Genome-wide CRISPR/Cas9 screen reveals factors that influence the susceptibility of tumor cells to NK cell-mediated killing.

作者信息

Guia Sophie, Fenis Aurore, Baudesson De Chanville Camille, Galluso Justine, Medjouel Hakim, Escaliere Bertrand, Modelska Angelika, Vienne Margaux, Lopes Noella, Pouchin Amelie, Rossi Benjamin, Gauthier Laurent, Roulland Sandrine, Vivier Eric, Narni-Mancinelli Emilie

机构信息

CIML, Marseille, France.

Aix-Marseille-University, Marseille, France.

出版信息

J Immunother Cancer. 2025 Mar 31;13(3):e010699. doi: 10.1136/jitc-2024-010699.

DOI:10.1136/jitc-2024-010699
PMID:40164474
原文链接:https://pmc.ncbi.nlm.nih.gov/articles/PMC11962812/
Abstract

BACKGROUND

Natural killer (NK) cells exhibit potent cytotoxic activity against various cancer cell types. Over the past five decades, numerous methodologies have been employed to elucidate the intricate molecular mechanisms underlying NK cell-mediated tumor control. While significant progress has been made in elucidating the interactions between NK cells and tumor cells, the regulatory factors governing NK cell-mediated tumor cell destruction are not yet fully understood.
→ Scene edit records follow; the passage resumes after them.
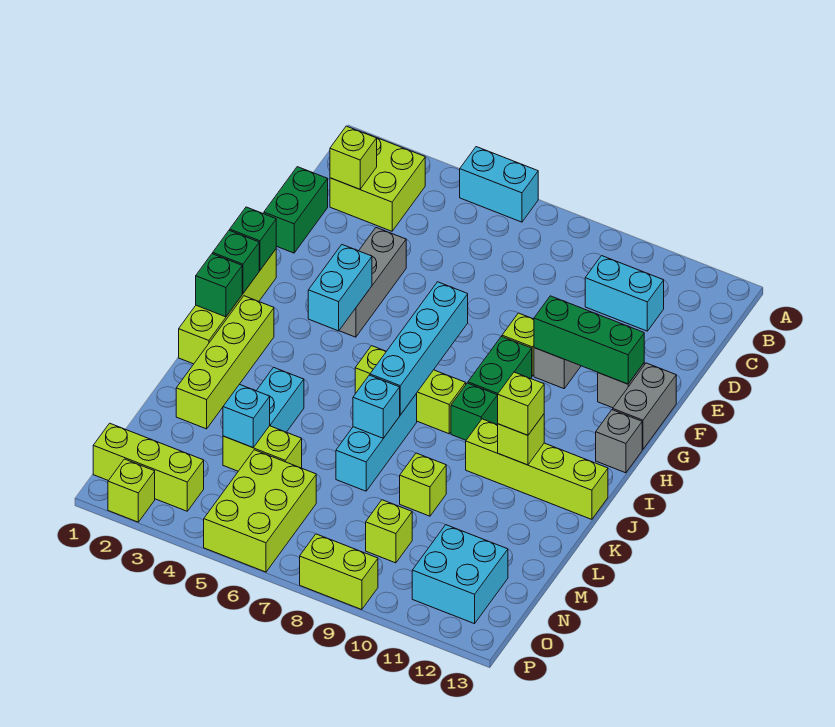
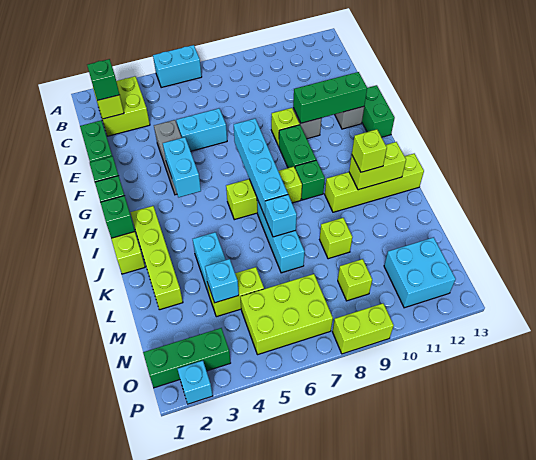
none -> green brick C2 level 3
cyan brick C10:C11 level 1 -> cyan brick E5:E6 level 1
grey brick F13:G13 level 1 -> green brick F13:G13 level 1
grey brick H13 level 1 -> none
lime brick J11 level 2 -> lime brick J11:J12 level 2
lime brick N5:P6 level 1 -> lime brick N5:O7 level 1
lime brick O1:O3 level 1 -> green brick O1:O3 level 1
lime brick P2 level 1 -> cyan brick P2 level 1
This includes the diverse array of tumor ligands recognized by NK cells and the mechanisms that NK cells employ to eliminate tumor cells.

METHODS

In this study, we employed a genome-wide CRISPR/Cas9 screening approach in conjunction with functional cytotoxicity assays to delineate the pathways modulating the susceptibility of colon adenocarcinoma HCT-116 cells to NK cell-mediated cytotoxicity.

RESULTS

Analysis of guide RNA distribution in HCT-116 cells that survived co-incubation with NK cells identified ICAM-1 as a pivotal player in the NKp44-mediated immune synapse, with NKp44 serving as an activating receptor crucial for the elimination of HCT-116 tumor cells by NK cells. Furthermore, disruption of genes involved in the apoptosis or interferon (IFN)-γ signaling pathways conferred resistance to NK cell attack. We further dissected that NK cell-derived IFN-γ promotes mitochondrial apoptosis in vitro and exerts control over B16-F10 lung metastases in vivo.

CONCLUSION

Monitoring ICAM-1 levels on the surface of tumor cells or modulating its expression should be considered in the context of NK cell-based therapy. Furthermore, promoting FasL expression on the NK cell surface is reaffirmed as an important strategy to enhance NK cell-mediated tumor killing, offering an additional avenue for therapeutic optimization. Additionally, considering the diffusion properties of IFN-γ, our findings highlight the potential of leveraging NK cell-derived IFN-γ to enhance direct tumor cell killing and facilitate bystander effects via cytokine diffusion, warranting further investigation.

摘要

背景

自然杀伤(NK)细胞对多种癌细胞类型具有强大的细胞毒性活性。在过去的五十年里,人们采用了众多方法来阐明NK细胞介导肿瘤控制的复杂分子机制。虽然在阐明NK细胞与肿瘤细胞之间的相互作用方面取得了重大进展,但调控NK细胞介导的肿瘤细胞破坏的因素尚未完全了解。这包括NK细胞识别的多种肿瘤配体以及NK细胞用于消除肿瘤细胞的机制。

方法

在本研究中,我们采用全基因组CRISPR/Cas9筛选方法并结合功能细胞毒性测定,以描绘调节结肠腺癌HCT-116细胞对NK细胞介导的细胞毒性敏感性的途径。

结果

对与NK细胞共孵育后存活的HCT-116细胞中引导RNA分布的分析确定细胞间黏附分子-1(ICAM-1)是NKp44介导的免疫突触中的关键参与者,NKp44作为激活受体,对NK细胞消除HCT-116肿瘤细胞至关重要。此外,参与凋亡或干扰素(IFN)-γ信号通路的基因破坏赋予了对NK细胞攻击的抗性。我们进一步剖析发现,NK细胞衍生的IFN-γ在体外促进线粒体凋亡,并在体内对B16-F10肺转移发挥控制作用。

结论

在基于NK细胞的治疗背景下,应考虑监测肿瘤细胞表面的ICAM-1水平或调节其表达。此外,再次确认促进NK细胞表面FasL表达是增强NK细胞介导的肿瘤杀伤的重要策略,为治疗优化提供了另一条途径。此外,考虑到IFN-γ的扩散特性,我们的研究结果突出了利用NK细胞衍生的IFN-γ增强直接肿瘤细胞杀伤并通过细胞因子扩散促进旁观者效应的潜力,值得进一步研究。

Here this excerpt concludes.